Make way for more driverless trucks: BHP

In an attempt to boost productivity and cut costs, Australia-based BHP Billiton (ASX: BHP) is expanding the use of the driverless trucks from its Pilbara iron ore mines to New South Wales and Queensland coal mines.

BHP, the world's largest mining company measured by 2013 revenues, has been using the robotic haulage fleet in the Pilbara region since late 2012, following the lead of its rival company Rio Tinto (NYSE: RIO).

The expansion to its coal mines comes after successful trials in New Mexico, according to the Australian.

"There’s no doubt it will happen, and I’d like to think that within 12 months we will be running trials,” BHP coal president Dean Dalla Valle told the Australian Monday.

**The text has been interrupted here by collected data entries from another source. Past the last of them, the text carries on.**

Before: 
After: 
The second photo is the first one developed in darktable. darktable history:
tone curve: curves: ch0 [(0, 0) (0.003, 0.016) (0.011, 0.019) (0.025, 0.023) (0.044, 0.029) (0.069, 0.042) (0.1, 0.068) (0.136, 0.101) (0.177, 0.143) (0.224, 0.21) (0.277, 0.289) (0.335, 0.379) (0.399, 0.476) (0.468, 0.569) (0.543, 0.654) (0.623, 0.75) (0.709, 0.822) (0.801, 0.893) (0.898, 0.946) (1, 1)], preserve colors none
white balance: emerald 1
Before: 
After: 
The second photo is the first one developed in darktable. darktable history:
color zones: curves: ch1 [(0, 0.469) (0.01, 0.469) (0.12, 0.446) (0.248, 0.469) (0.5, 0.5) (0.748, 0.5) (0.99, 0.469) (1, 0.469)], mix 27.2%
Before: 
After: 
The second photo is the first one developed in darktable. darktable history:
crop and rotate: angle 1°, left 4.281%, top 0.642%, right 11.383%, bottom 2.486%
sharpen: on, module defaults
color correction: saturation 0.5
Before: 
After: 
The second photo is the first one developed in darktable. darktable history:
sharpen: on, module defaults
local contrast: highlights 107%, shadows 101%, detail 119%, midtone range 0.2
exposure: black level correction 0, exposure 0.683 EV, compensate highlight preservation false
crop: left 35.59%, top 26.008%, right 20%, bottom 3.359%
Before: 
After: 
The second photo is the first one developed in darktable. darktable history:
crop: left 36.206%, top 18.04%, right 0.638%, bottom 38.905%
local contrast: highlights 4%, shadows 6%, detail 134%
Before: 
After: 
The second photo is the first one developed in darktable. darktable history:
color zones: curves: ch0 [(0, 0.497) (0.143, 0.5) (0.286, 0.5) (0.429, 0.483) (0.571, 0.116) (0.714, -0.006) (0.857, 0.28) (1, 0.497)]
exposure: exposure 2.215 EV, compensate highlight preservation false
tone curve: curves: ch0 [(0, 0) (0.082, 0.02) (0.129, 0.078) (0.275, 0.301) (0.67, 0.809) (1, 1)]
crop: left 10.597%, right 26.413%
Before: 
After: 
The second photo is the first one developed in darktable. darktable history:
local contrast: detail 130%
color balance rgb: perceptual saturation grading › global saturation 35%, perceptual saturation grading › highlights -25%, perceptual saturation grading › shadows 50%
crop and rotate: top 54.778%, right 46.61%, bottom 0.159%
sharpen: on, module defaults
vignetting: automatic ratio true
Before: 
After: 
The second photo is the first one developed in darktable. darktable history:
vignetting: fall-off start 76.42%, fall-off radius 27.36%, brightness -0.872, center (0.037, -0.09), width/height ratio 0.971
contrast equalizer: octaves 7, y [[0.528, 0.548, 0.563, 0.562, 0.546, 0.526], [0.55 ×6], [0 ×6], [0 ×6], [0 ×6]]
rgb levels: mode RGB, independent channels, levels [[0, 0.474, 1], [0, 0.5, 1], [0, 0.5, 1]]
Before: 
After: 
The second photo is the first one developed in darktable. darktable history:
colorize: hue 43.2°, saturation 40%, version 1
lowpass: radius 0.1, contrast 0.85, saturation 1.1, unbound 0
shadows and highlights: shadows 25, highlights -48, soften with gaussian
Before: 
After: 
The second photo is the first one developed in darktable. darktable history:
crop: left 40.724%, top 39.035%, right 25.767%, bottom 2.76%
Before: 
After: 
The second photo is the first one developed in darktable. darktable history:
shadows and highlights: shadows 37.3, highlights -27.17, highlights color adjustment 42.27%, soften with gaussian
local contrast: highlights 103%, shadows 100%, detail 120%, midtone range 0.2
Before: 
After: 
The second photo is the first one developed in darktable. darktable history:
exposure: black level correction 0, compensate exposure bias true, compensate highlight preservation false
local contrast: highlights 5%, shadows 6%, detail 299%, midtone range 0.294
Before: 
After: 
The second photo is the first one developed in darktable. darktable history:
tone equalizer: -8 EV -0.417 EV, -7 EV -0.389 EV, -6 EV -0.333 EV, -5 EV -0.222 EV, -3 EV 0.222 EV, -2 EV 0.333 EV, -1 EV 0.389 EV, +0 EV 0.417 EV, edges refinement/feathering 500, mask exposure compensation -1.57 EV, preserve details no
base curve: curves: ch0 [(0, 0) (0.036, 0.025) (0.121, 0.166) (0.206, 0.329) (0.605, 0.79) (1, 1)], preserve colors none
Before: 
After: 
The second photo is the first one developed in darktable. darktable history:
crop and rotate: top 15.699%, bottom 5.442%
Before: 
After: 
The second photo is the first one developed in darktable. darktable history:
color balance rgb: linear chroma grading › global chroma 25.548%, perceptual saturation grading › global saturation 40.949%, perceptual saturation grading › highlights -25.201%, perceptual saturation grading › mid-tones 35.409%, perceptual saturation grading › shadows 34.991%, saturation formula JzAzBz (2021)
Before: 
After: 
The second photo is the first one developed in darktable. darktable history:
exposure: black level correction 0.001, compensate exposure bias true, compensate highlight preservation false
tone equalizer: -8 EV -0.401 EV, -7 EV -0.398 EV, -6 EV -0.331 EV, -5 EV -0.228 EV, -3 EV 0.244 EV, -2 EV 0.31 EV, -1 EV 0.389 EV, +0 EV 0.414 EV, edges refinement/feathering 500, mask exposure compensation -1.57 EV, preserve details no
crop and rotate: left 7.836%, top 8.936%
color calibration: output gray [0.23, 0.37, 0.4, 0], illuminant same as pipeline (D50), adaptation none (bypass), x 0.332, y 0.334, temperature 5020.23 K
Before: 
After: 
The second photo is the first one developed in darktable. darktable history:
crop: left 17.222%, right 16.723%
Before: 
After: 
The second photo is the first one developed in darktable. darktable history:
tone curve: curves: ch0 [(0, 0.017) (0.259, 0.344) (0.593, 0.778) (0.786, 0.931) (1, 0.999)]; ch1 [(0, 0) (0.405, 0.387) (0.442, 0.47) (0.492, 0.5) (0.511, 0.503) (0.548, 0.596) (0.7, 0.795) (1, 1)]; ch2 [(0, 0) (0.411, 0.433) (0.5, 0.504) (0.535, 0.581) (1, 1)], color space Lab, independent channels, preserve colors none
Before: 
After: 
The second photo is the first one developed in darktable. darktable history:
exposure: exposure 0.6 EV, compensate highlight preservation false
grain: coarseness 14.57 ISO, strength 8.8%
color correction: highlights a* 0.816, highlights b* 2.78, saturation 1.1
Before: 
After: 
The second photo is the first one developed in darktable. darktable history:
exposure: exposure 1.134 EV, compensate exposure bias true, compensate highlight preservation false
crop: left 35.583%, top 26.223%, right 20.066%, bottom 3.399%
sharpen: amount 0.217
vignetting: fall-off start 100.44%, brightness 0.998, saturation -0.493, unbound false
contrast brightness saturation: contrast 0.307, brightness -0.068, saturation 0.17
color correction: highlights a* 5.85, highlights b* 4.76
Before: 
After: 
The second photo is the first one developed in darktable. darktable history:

Valle said the autonomous trucks cut costs by reducing the need to house, feed and employ four drivers and there was little difference between hauling coal and iron ore. He also added the coalmines are where it most needs to save money due to depressed thermal and coking coal prices.

The use of autonomous trucks had previously been expanded within the Pilbara region to reduce costs and protect profits against commodity price dips.

The idea of automation is not a new one. A variety of approaches to autonomous underground navigation has been used with varying degrees of success around the world over the years, although all have relied on the installation of some form of additional infrastructure to guide the vehicle.